Review: There are few movies that are this odd and at the same time a true work of an avantgarde artist. This movie in question, i.e., The Cabinet of Dr. Caligari VHS ~ Friedrich Feher easily falls into this category. The movie is set in weird avantgarde world where houses are shapped in odd ways and the settings are quite odd. The actors do a commendable job in their roles and it is definetely a classic. Highly Recommended.

Rating: 5 stars
Summary: great german cinema
Review: After finally finding a copy of this video, I new my hardwork had paid off when I watched Doctor Caligari. The movie is definetely an eye catcher with the great camera work and keeps you interested in the movie through the great acting that takes place.

Rating: 5 stars
Summary: good movie
Review: I've never been a huge fan of the silent film era.
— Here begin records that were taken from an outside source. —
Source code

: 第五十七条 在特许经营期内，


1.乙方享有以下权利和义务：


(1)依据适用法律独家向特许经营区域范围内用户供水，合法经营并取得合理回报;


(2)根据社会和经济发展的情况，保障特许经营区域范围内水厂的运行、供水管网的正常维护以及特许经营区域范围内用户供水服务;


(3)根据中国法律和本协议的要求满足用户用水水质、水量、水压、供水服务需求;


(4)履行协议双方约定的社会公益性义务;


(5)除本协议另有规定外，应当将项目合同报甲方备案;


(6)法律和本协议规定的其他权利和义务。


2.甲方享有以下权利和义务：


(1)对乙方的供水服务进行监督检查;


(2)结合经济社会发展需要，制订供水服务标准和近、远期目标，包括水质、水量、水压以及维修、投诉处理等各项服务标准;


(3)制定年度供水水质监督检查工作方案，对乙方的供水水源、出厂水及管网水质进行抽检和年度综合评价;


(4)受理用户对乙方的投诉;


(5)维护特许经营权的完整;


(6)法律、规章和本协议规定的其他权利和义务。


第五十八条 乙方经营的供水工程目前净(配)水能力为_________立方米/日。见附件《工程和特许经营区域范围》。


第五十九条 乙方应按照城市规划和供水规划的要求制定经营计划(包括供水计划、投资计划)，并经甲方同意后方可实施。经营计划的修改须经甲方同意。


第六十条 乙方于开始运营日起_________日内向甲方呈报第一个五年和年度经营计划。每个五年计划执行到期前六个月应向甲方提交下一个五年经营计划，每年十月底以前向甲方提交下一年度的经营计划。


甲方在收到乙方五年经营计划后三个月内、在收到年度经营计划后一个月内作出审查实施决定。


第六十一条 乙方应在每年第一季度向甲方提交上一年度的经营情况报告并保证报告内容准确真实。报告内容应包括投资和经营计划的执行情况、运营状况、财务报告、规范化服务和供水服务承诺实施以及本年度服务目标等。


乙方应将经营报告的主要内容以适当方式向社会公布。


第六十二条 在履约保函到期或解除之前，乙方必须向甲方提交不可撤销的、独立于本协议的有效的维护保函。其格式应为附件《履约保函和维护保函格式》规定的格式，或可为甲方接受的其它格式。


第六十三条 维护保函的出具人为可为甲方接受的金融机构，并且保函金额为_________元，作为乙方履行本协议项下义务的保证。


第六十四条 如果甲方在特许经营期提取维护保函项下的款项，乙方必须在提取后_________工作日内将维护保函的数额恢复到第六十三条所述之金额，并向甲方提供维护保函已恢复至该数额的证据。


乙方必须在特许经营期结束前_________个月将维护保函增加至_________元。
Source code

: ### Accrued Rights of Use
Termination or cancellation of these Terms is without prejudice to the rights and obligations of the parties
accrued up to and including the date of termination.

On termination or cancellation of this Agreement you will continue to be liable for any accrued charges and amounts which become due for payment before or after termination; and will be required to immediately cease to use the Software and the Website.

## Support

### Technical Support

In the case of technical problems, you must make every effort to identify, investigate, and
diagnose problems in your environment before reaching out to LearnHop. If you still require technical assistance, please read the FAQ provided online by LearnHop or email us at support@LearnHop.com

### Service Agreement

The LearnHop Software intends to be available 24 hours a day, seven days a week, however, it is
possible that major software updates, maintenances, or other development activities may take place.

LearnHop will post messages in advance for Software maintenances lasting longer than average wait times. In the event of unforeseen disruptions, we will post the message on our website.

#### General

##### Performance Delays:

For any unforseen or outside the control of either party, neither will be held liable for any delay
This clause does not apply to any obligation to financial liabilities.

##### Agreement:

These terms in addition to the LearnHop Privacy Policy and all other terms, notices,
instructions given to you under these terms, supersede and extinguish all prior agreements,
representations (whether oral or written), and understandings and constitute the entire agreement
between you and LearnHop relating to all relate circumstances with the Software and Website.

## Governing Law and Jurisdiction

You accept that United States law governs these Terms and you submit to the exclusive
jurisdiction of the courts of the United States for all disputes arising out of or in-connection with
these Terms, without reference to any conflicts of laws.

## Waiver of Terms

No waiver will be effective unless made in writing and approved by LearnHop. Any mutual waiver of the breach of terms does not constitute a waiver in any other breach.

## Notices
In fact I never watched silent films until a class a took. This was one of the 12 or so silent films we saw in the class and 1 of only 2 that I really liked.
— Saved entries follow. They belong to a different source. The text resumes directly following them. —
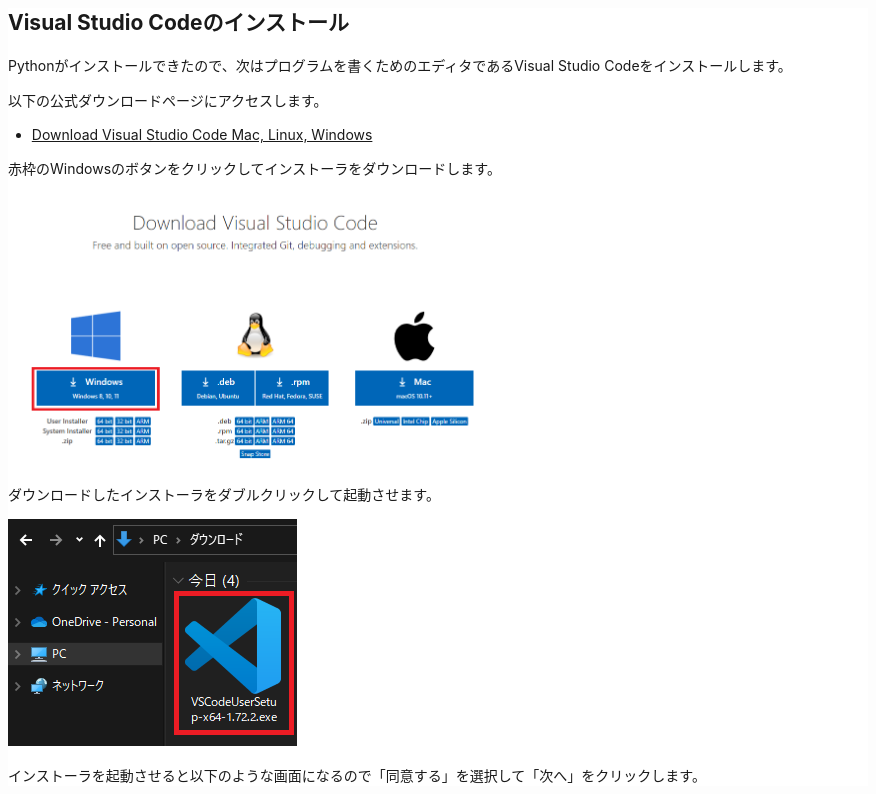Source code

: 
## Visual Studio Codeのインストール

Pythonがインストールできたので、次はプログラムを書くためのエディタであるVisual Studio Codeをインストールします。

以下の公式ダウンロードページにアクセスします。
- [Download Visual Studio Code Mac, Linux, Windows](https://code.visualstudio.com/download)

赤枠のWindowsのボタンをクリックしてインストーラをダウンロードします。

<img src="./img/1-03-006.png" width=500px>

ダウンロードしたインストーラをダブルクリックして起動させます。

<img src="./img/1-03-007.png">

インストーラを起動させると以下のような画面になるので「同意する」を選択して「次へ」をクリックします。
The set design really sets the mood for the film. The scenery and acting were great. Conrad Veidt as Cesare was great as well as Werner Krauss as Dr. Caligari. I like the end of the film as well. The actual ending was not going to be that way it is. It's better this way. If you're not a fan of the silent era, start with this film. It's a good one.

Rating: 5 stars
Summary: Classic German Expressionism!
Review: "The Cabinet of Dr. Caligari" is a visual feast, and a definite inspiration for many horror films to follow. This film simply grasps your attention from beginning to end. From the beginning even we know this is no ordinary film as two asylum inmates are seen, one of them narrating his experience with meeting Dr. Caligari at a local carnival, who awakens a somnambulistic maniac who commits acts of murder commanded by his master. It seems we are watching a nightmare dreamt by the minds of madness. I won't spoil too much, but rest assured you will not regret adding this one to your collection. It is brilliant in every way.

Rating: 5 stars
Summary: The classic example of German Expressionism in the cinema
Review: When we talk about the history of the "movies" it is "The Cabinet of Dr. Caligari" that has almost represented the first prime example of the "cinema," where we treat films as art. This is the best example of German Expressionism with angular sets that represented the dementia of the title character. Werner Krauss is the mad doctor, who uses his somnambulist Ceasar (Conrad Veidt) to do his evil deeds. Lil Dagover is the damsel in distress. Whatever the films shortcomings, the classic status of this 1919 film directed by Robert Wiene is assured by the striking art direction. A lot of what we admire today can be traced back to this film. If "Then Battleship Potemkin" opens us up to the possibilities about montage, then "The Cabinet of Dr. Caligari" does the same for mise-en-scene.